With her abundant energy and enthusiasm, people seldom guess EARTH graduate Yesenia Castillo’s quiet and shy nature, she says.
Yesenia (’98, Panama) has joined a field that has traditionally afforded women in Latin America few opportunities. As she knows, cattle ranching offers farmers and their families a plethora of benefits: income, food for the home, fertilizer, and dairy and meat to bring to market. On most of the continent’s large-scale ranches, according to the World Bank, men do the work. Women, however, are now getting more involved in livestock disease prevention and control. Since thirty percent of livestock production is lost to disease in the developing world , such work is key to helping increase livestock productivity.
Yesenia, amazingly, plays an active role in both sectors of cattle ranching.
She graduated from EARTH thanks to a scholarship from the Norwegian Government. After working for several years in cattle farm administration, in 2005 she started her own business in the Chiriquí Province of her native Panama called Asociados Terranova S.A. The company provides consulting and educational services in agricultural best practices and has trained hundreds of farmers from marginalized, rural communities in sustainable agricultural techniques, traceability (tracking and minimizing livestock disease risk), waste management, sustainable water use and biodiversity. Today, in addition to providing agricultural extension, the company also owns and operates a 300-hectare cattle farm and provides services in cattle management, reproduction and trade. The business employs 16 farm workers, the majority from indigenous communities.
Then, the company began importing and marketing Cheminova brand veterinary products. It also sells Tru-Test pH balancing tests, property fencing, traceability equipment, products for artificial livestock insemination, and other products for cattle ranchers. Yesenia and her team also manage both their own and others’ cattle and share technical information with the private sector and the government.
In 2009, she also led “Naturally Panama,” an environmental education program. For her leadership, she received the “Outstanding Member Award” from Junior Chamber International, a non-profit youth service organization.
Yesenia speaks passionately about the national need for a more results-oriented education system. As an employer, she adds, “I’ll hire not necessarily someone with experience already, but who truly wants to learn and contribute.” She tries to nurture such curiosity and commitment in her students.
So, she now directs Culebra Model Farm, which she created in the remote indigenous region of Culebra, Bocas del Toro. There, she trains adolescents, teachers and small-scale producers in sustainable cattle management practices that preserve forests and responsibly manage resources.

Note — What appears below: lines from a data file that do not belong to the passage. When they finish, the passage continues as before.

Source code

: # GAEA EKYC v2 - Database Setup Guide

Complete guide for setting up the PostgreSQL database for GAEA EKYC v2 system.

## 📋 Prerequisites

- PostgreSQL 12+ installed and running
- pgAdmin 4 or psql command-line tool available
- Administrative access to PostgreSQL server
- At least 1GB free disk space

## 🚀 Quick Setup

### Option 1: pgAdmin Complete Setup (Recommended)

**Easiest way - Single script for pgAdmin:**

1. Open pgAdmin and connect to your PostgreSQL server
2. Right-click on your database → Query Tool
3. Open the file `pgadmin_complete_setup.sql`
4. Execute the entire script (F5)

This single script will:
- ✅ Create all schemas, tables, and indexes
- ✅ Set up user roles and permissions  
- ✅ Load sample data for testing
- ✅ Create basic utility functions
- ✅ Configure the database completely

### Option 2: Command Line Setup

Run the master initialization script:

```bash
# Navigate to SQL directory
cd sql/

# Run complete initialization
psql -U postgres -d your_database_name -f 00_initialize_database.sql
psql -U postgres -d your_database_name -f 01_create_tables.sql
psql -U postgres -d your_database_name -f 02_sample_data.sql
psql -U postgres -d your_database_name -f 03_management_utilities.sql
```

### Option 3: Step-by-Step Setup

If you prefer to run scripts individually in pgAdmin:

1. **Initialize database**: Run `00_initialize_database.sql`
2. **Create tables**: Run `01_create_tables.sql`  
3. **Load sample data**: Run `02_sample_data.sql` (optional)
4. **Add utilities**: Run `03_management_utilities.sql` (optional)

As a teacher, she strives to engage all of the personalities in the classroom. Her understated nature helps her to identify the more introverted students in her courses and encourage them to share their ideas. Yesenia treasures each opportunity to exchange knowledge with her students of all ages. “This aspect of my work really fills me with satisfaction,” she explains. “That they actually implement these lessons in their production or in the high schools where they teach – that’s the icing on the cake.”
In her approach to teaching, Yesenia carries the “holistic” preparation from the University with her. “EARTH’s philosophy–freedom with responsibility–means a lot to me. It teaches you commitment, team work, passion, about living in community.” For such gifts, she expresses her deepest appreciation.
The biggest challenge her students face, she says, “is realizing is that whatever we’re doing, whatever system we’re working within, we, as people, must look for and take advantage of any opportunities that present themselves and try to learn as much as we can from them. We need to be the best we can in whatever we’re doing. We need to cultivate qualities like empathy…and that’s something inside ourselves, I think.”